* **Problem statement**
Print every entry exactly as written and exclude all images.

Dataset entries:

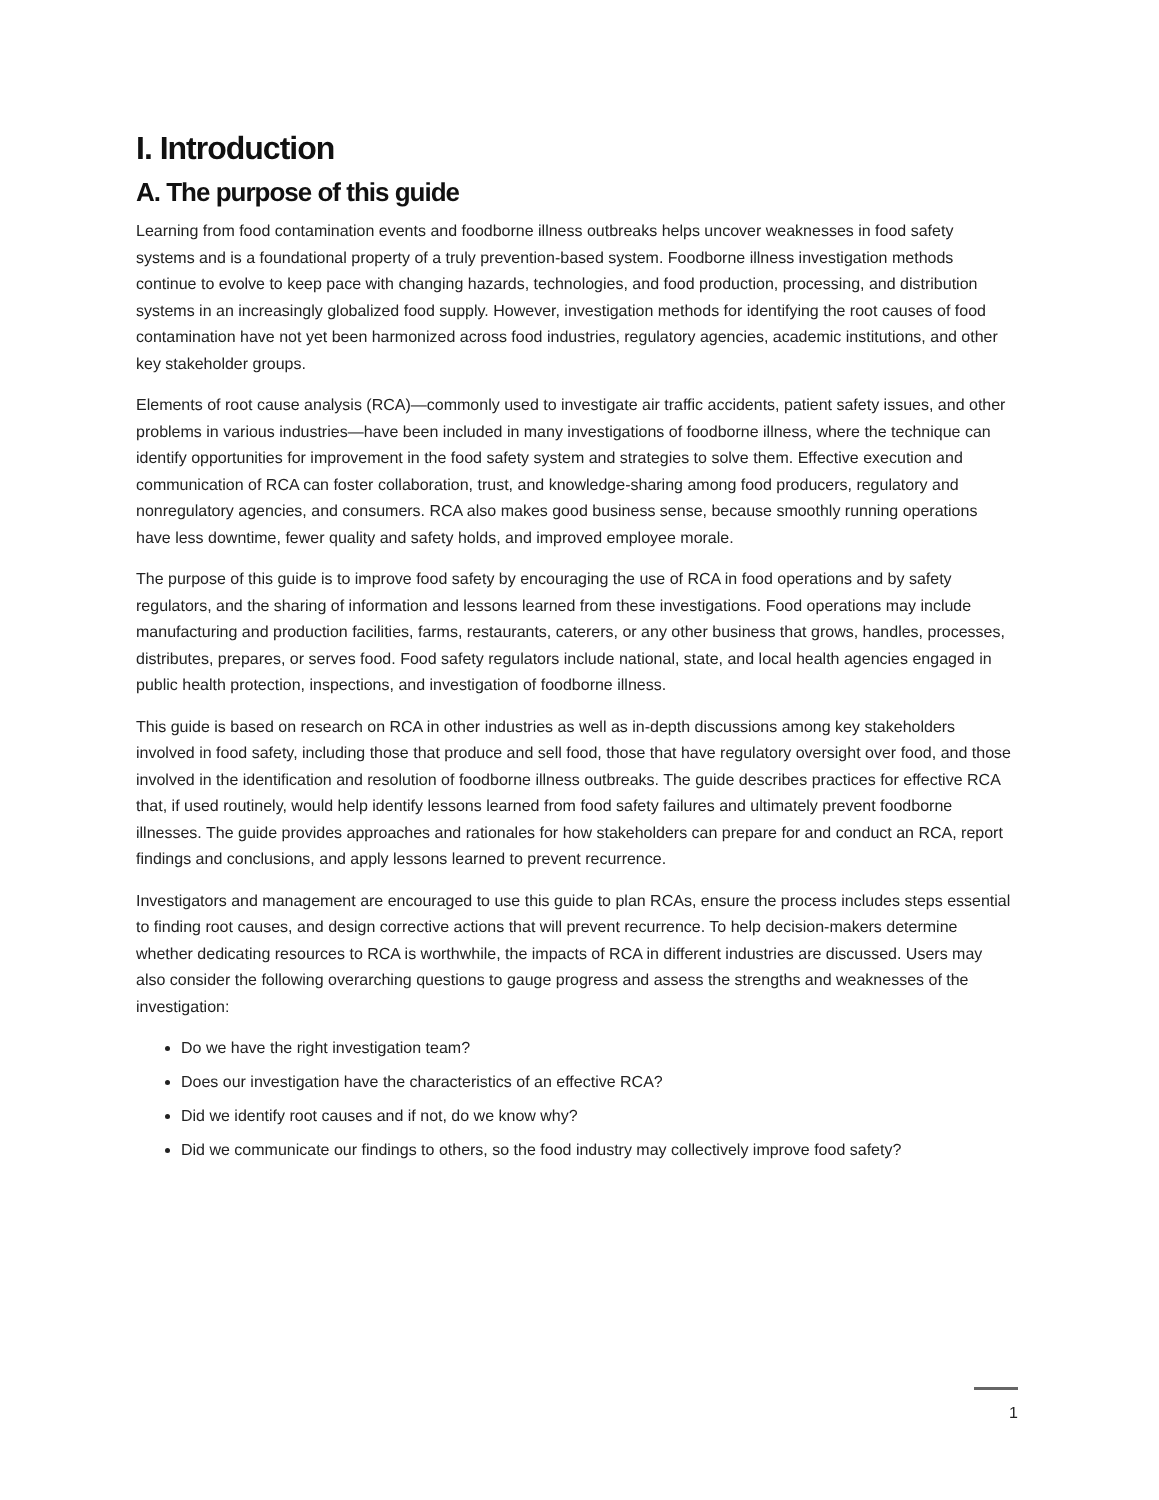I. Introduction
A. The purpose of this guide
Learning from food contamination events and foodborne illness outbreaks helps uncover weaknesses in food safety systems and is a foundational property of a truly prevention-based system. Foodborne illness investigation methods continue to evolve to keep pace with changing hazards, technologies, and food production, processing, and distribution systems in an increasingly globalized food supply. However, investigation methods for identifying the root causes of food contamination have not yet been harmonized across food industries, regulatory agencies, academic institutions, and other key stakeholder groups.
Elements of root cause analysis (RCA)—commonly used to investigate air traffic accidents, patient safety issues, and other problems in various industries—have been included in many investigations of foodborne illness, where the technique can identify opportunities for improvement in the food safety system and strategies to solve them. Effective execution and communication of RCA can foster collaboration, trust, and knowledge-sharing among food producers, regulatory and nonregulatory agencies, and consumers. RCA also makes good business sense, because smoothly running operations have less downtime, fewer quality and safety holds, and improved employee morale.
The purpose of this guide is to improve food safety by encouraging the use of RCA in food operations and by safety regulators, and the sharing of information and lessons learned from these investigations. Food operations may include manufacturing and production facilities, farms, restaurants, caterers, or any other business that grows, handles, processes, distributes, prepares, or serves food. Food safety regulators include national, state, and local health agencies engaged in public health protection, inspections, and investigation of foodborne illness.
This guide is based on research on RCA in other industries as well as in-depth discussions among key stakeholders involved in food safety, including those that produce and sell food, those that have regulatory oversight over food, and those involved in the identification and resolution of foodborne illness outbreaks. The guide describes practices for effective RCA that, if used routinely, would help identify lessons learned from food safety failures and ultimately prevent foodborne illnesses. The guide provides approaches and rationales for how stakeholders can prepare for and conduct an RCA, report findings and conclusions, and apply lessons learned to prevent recurrence.
Investigators and management are encouraged to use this guide to plan RCAs, ensure the process includes steps essential to finding root causes, and design corrective actions that will prevent recurrence. To help decision-makers determine whether dedicating resources to RCA is worthwhile, the impacts of RCA in different industries are discussed. Users may also consider the following overarching questions to gauge progress and assess the strengths and weaknesses of the investigation:
Do we have the right investigation team?
Does our investigation have the characteristics of an effective RCA?
Did we identify root causes and if not, do we know why?
Did we communicate our findings to others, so the food industry may collectively improve food safety?
1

* **Output**
I. Introduction
A. The purpose of this guide
Learning from food contamination events and foodborne illness outbreaks helps uncover weaknesses in food safety systems and is a foundational property of a truly prevention-based system. Foodborne illness investigation methods continue to evolve to keep pace with changing hazards, technologies, and food production, processing, and distribution systems in an increasingly globalized food supply. However, investigation methods for identifying the root causes of food contamination have not yet been harmonized across food industries, regulatory agencies, academic institutions, and other key stakeholder groups.
Elements of root cause analysis (RCA)—commonly used to investigate air traffic accidents, patient safety issues, and other problems in various industries—have been included in many investigations of foodborne illness, where the technique can identify opportunities for improvement in the food safety system and strategies to solve them. Effective execution and communication of RCA can foster collaboration, trust, and knowledge-sharing among food producers, regulatory and nonregulatory agencies, and consumers. RCA also makes good business sense, because smoothly running operations have less downtime, fewer quality and safety holds, and improved employee morale.
The purpose of this guide is to improve food safety by encouraging the use of RCA in food operations and by safety regulators, and the sharing of information and lessons learned from these investigations. Food operations may include manufacturing and production facilities, farms, restaurants, caterers, or any other business that grows, handles, processes, distributes, prepares, or serves food. Food safety regulators include national, state, and local health agencies engaged in public health protection, inspections, and investigation of foodborne illness.
This guide is based on research on RCA in other industries as well as in-depth discussions among key stakeholders involved in food safety, including those that produce and sell food, those that have regulatory oversight over food, and those involved in the identification and resolution of foodborne illness outbreaks. The guide describes practices for effective RCA that, if used routinely, would help identify lessons learned from food safety failures and ultimately prevent foodborne illnesses. The guide provides approaches and rationales for how stakeholders can prepare for and conduct an RCA, report findings and conclusions, and apply lessons learned to prevent recurrence.
Investigators and management are encouraged to use this guide to plan RCAs, ensure the process includes steps essential to finding root causes, and design corrective actions that will prevent recurrence. To help decision-makers determine whether dedicating resources to RCA is worthwhile, the impacts of RCA in different industries are discussed. Users may also consider the following overarching questions to gauge progress and assess the strengths and weaknesses of the investigation:
Do we have the right investigation team?
Does our investigation have the characteristics of an effective RCA?
Did we identify root causes and if not, do we know why?
Did we communicate our findings to others, so the food industry may collectively improve food safety?
1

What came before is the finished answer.